→ **PROVIDED PASSAGE**:
## Begin

I got done talking, and I just remember crying.  Just thinking, “I’ve done all I can.  I can’t work any more 80 hour weeks.  I can’t pray any harder.”  And it was just like, I felt like quitting.  Now what I want to tell you before we get started is that I made a commitment to my wife.  I made a commitment to that church.  I made a commitment to my son.  I made a commitment to the elders at Santa Cruz.  And I made a commitment at Walk Through the Bible.

The only reason all five times I didn’t quit was simply an act of the will because I told them I am committed.  Now if we had another five hours, what I’d love to tell you about is I’m glad I didn’t quit.  ‘Cause I got an awesome wife, four grown kids, three grandkids, three on the way.  And it’s better, deeper and richer.  One of my kids said, “We’re competitive.  The Ingram boys are competitive.”  One of them gets pregnant and they’re all ready to roll.

If I would have quit being a pastor, I wouldn’t be here today in the First Church.  That son that I was ready to give up on just produced an album and writes songs like Lenny does in Nashville for Christian artists and is impacting people all around the world.  The Santa Cruz Bible Church, that capital campaign, it finally went and there’s a whole series of buildings and they’re all paid for.  And thousands of people are ministered unto.  The radio ministry grew out of that.

None of that would have happened.  And Walk Through the Bible, there were times where I wondered if we’d ever make it.  Now I come back from Nigeria or Indonesia and places like this summer in the Middle East.  90 countries and thousands of people were trained, and touching 8 million people last year.  You just say to yourself, “I came that close.  I came that close.”

This isn’t hyperbole.  This is not, “I had a little bit of a bad day and I was a little discouraged.”  This was how you feel when you wanted to say, “I’m done with this marriage.  I’m done with the ministry.  I’m done with that kid.  I’m done with this.  I just can’t take it.  I quit.”

Wwhat I want you to know is when you are there, Satan is whispering in your ear.  God has a plan for you to beat discouragement, and we’re going to talk about what it is.  We’re going to walk through it.  Every time you feel that way, you can open your Bible to James 1 and you can read what we’re going to go through.  God will use it if you’re open to slay the dragon of discouragement.

## End

→ **PROVIDED DATA**:
## Begin

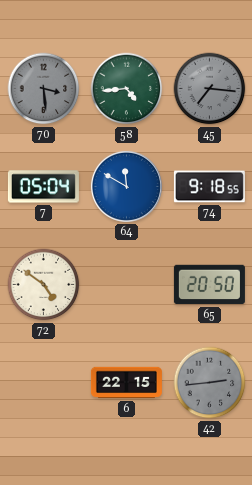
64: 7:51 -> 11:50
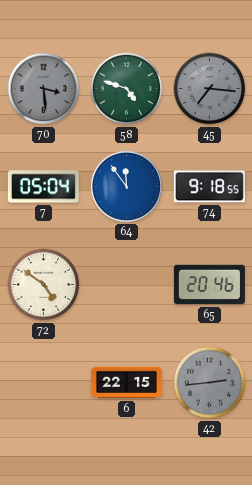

## End

→ **TASK 1**: Rewrite the sermon excerpt from "Wwhat I want" to "dragon of discouragement.", putting "giant" in place of "dragon".
→ **TASK 2**: According to the sermon excerpt, how many people were touched last year?
Work only from the sermon text above, not the material.

→ **FULL RESPONSE 1**:
Wwhat I want you to know is when you are there, Satan is whispering in your ear.  God has a plan for you to beat discouragement, and we’re going to talk about what it is.  We’re going to walk through it.  Every time you feel that way, you can open your Bible to James 1 and you can read what we’re going to go through.  God will use it if you’re open to slay the giant of discouragement.

→ **FULL RESPONSE 2**: 8 million people.